*** INPUT DATA Section Begins ***

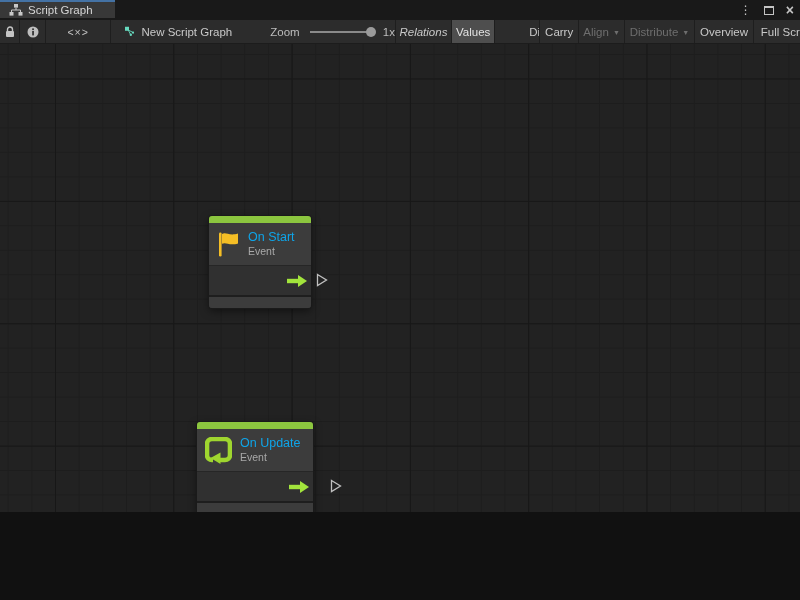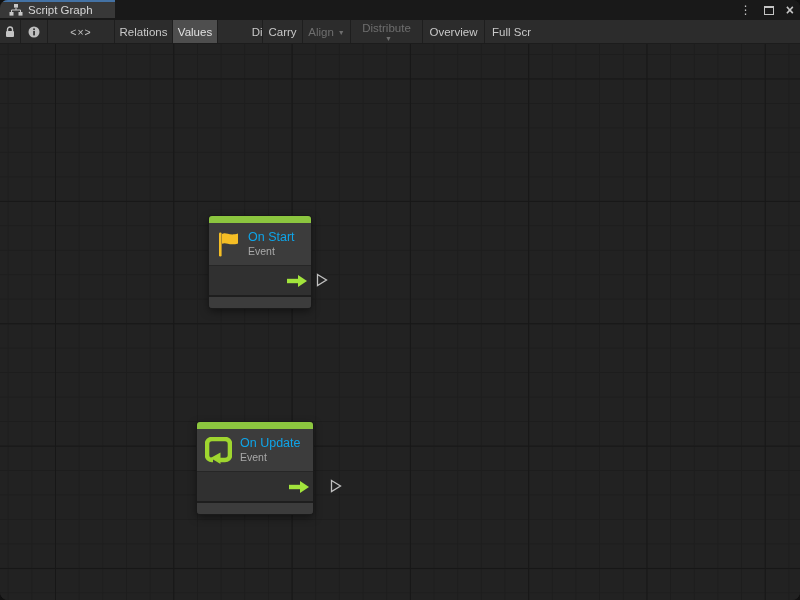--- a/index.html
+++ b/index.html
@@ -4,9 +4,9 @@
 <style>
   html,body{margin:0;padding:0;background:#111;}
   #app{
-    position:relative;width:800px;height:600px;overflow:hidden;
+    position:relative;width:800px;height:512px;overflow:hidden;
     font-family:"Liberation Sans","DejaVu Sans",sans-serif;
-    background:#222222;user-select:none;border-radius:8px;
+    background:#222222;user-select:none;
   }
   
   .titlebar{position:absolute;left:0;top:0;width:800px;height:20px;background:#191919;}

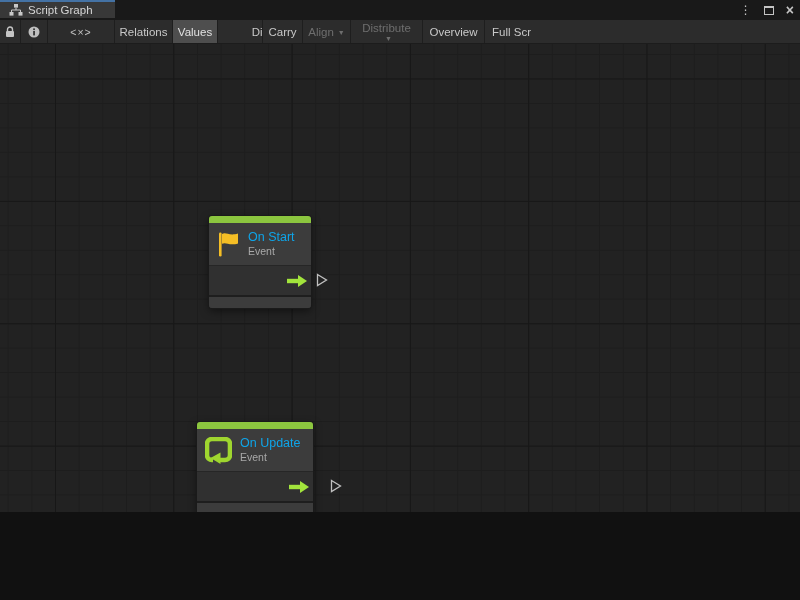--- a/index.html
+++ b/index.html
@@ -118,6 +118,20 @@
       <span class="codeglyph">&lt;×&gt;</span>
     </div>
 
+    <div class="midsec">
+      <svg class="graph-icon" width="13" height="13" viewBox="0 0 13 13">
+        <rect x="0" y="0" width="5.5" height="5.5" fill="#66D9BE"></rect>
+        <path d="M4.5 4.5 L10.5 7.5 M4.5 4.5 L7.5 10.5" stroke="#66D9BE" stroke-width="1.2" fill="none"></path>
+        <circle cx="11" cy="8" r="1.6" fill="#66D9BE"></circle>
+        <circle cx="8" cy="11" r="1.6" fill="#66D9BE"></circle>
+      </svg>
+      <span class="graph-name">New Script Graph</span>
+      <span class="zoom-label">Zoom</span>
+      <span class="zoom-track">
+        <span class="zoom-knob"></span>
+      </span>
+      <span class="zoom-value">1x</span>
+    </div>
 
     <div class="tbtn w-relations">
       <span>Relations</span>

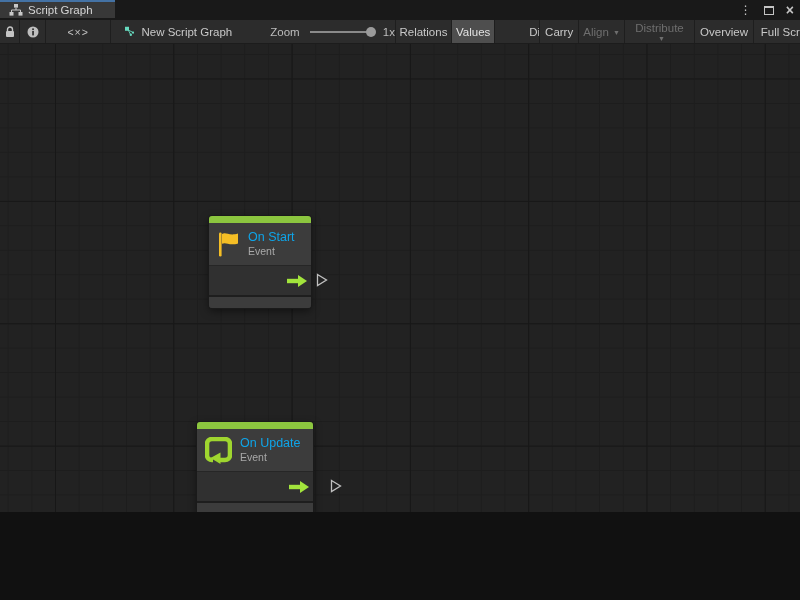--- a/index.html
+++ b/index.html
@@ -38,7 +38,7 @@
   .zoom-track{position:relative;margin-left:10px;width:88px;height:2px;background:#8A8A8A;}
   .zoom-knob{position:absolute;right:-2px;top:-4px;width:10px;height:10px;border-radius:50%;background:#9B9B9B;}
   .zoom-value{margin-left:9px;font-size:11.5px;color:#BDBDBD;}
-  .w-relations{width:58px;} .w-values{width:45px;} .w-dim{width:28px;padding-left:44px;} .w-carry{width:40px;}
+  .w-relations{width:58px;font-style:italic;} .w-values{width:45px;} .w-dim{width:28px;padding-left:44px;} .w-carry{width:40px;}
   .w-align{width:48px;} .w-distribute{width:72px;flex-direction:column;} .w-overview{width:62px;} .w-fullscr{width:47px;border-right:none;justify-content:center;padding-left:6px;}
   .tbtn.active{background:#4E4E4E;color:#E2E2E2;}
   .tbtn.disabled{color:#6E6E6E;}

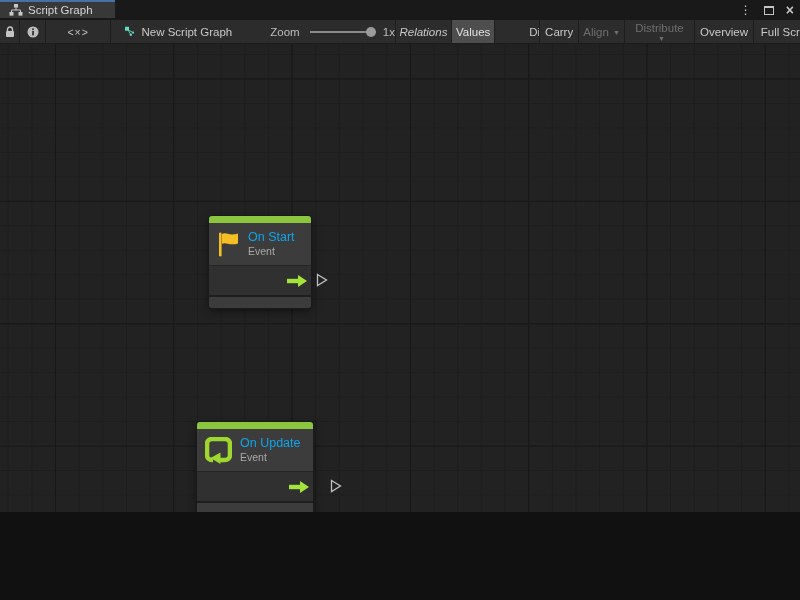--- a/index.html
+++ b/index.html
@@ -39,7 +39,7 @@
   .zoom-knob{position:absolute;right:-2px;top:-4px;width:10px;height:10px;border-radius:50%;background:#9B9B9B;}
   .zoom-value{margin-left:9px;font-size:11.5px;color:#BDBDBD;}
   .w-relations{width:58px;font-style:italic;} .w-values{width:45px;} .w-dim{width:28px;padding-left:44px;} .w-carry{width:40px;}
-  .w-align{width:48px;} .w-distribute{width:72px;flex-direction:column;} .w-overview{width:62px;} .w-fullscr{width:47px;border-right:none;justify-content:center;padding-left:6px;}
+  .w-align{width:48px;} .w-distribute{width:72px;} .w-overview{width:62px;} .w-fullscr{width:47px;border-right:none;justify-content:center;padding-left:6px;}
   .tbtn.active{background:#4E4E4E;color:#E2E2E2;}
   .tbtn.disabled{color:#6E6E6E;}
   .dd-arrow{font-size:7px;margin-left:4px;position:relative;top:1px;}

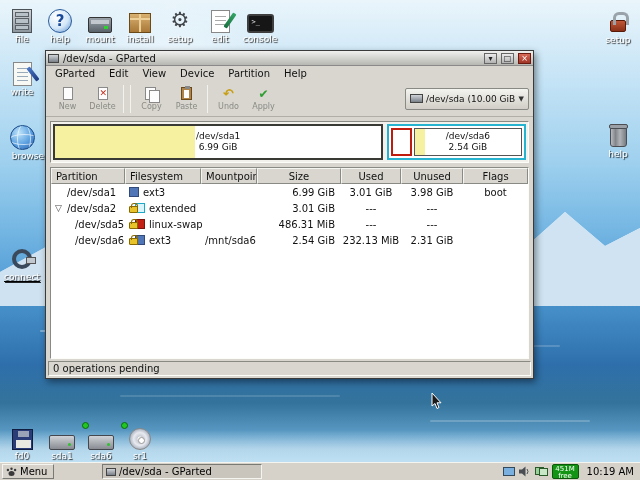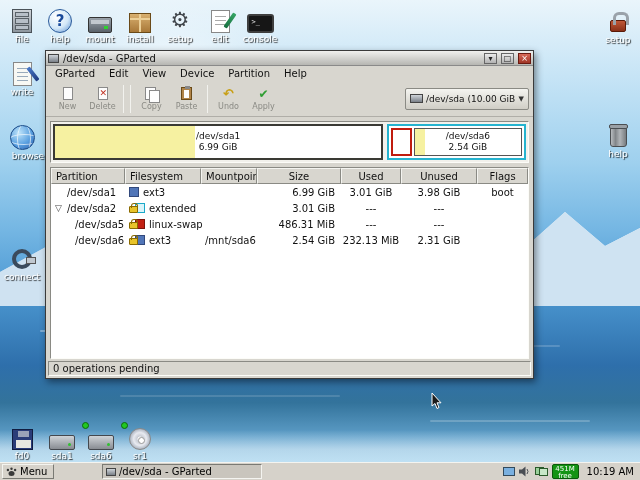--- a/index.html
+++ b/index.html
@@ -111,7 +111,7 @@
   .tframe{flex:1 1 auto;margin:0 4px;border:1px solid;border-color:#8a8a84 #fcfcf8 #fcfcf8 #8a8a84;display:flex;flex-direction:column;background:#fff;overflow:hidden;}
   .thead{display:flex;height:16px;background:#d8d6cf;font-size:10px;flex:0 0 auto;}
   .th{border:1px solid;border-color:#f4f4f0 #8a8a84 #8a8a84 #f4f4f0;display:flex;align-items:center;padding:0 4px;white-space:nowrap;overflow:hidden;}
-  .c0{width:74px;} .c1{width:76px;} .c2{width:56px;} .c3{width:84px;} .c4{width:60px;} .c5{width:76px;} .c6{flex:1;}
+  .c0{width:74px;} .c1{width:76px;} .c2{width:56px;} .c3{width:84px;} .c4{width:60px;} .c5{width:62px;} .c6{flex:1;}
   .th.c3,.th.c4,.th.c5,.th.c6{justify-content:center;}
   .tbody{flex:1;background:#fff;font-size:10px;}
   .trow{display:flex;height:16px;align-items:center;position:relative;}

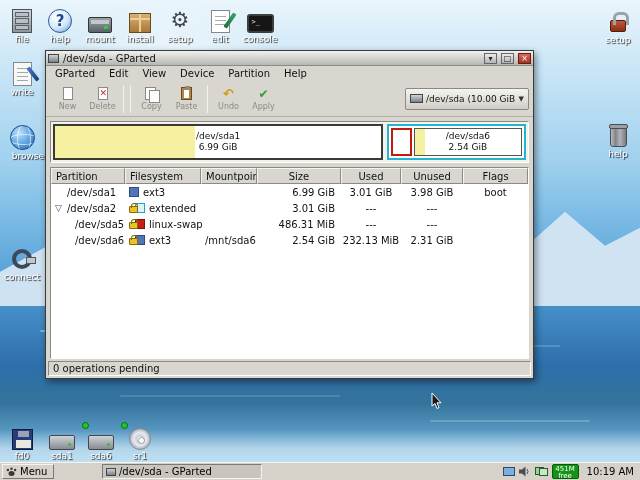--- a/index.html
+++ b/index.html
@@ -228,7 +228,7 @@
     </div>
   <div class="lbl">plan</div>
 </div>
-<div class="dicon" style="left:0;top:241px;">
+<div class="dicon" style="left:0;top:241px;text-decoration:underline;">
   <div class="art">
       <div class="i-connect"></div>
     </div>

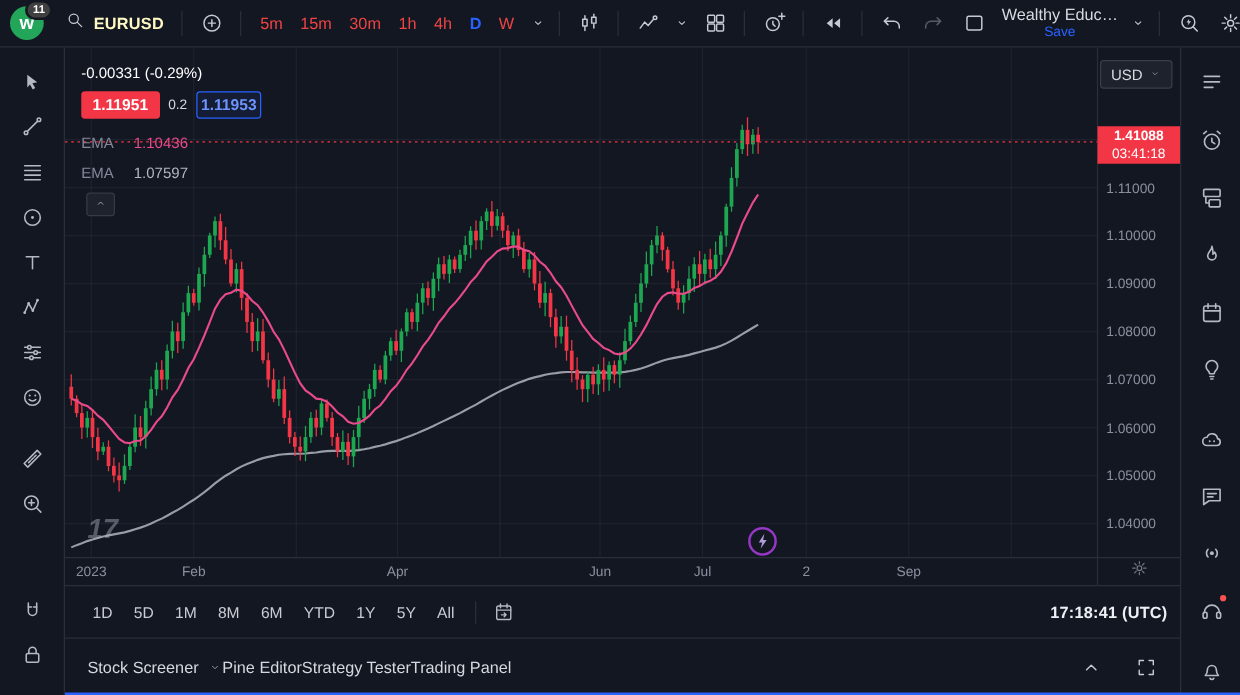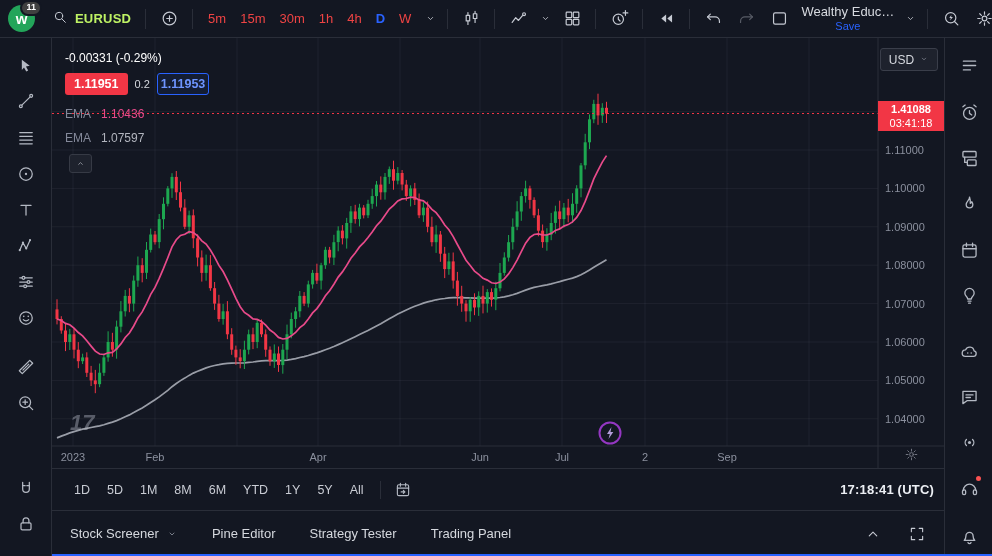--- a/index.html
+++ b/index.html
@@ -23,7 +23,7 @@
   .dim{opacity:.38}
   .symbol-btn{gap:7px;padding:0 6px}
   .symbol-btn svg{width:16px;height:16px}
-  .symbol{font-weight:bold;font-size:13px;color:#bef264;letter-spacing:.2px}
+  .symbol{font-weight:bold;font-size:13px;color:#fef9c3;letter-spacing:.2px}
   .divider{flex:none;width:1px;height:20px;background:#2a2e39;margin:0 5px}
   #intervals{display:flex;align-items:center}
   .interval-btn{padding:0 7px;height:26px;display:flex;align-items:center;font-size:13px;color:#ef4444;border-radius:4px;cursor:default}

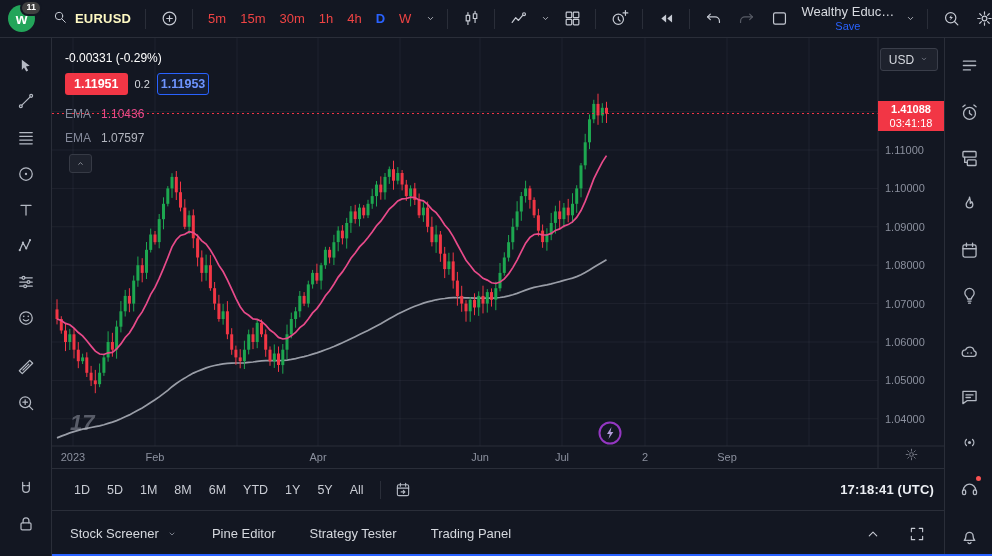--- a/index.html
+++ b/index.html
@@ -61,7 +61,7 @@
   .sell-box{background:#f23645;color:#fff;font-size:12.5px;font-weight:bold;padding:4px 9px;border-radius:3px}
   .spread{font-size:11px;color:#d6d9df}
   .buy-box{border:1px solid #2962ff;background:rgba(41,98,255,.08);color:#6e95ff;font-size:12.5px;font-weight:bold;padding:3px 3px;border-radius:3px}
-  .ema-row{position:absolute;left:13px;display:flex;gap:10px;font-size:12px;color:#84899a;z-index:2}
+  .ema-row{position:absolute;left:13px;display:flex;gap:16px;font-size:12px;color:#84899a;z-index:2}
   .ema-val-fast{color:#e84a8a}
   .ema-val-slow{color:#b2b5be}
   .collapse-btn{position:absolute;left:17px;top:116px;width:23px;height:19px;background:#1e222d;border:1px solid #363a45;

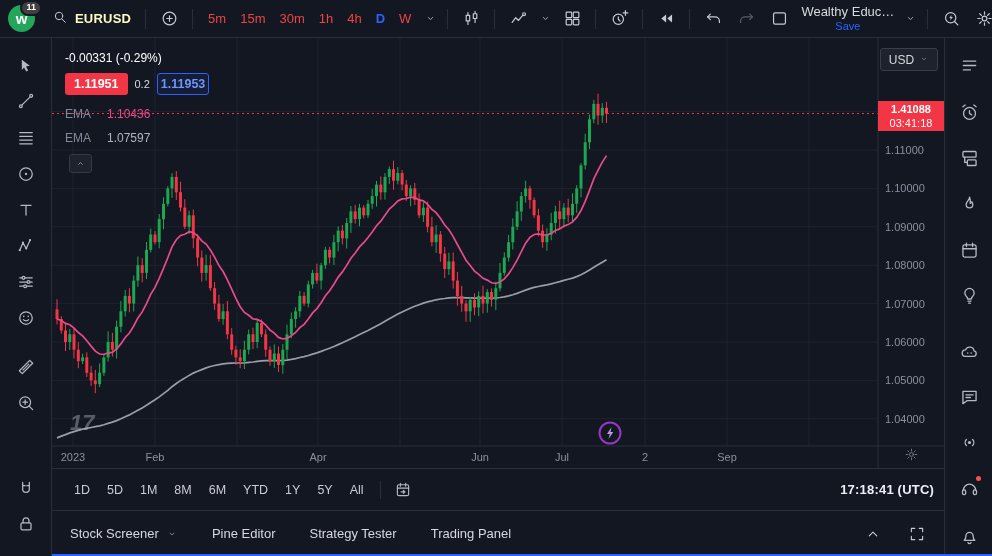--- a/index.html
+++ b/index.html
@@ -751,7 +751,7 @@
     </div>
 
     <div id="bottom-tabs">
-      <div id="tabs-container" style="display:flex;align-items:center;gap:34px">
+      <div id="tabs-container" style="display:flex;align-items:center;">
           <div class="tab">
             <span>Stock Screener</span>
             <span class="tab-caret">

*** INPUT DATA Section Ends ***

▸ TASK INSTRUCTIONS: For every line in the material above, note whether the word "column" appears, then state the number of lines where it does and nothing else.

▸ EXPECTED ANSWER: 3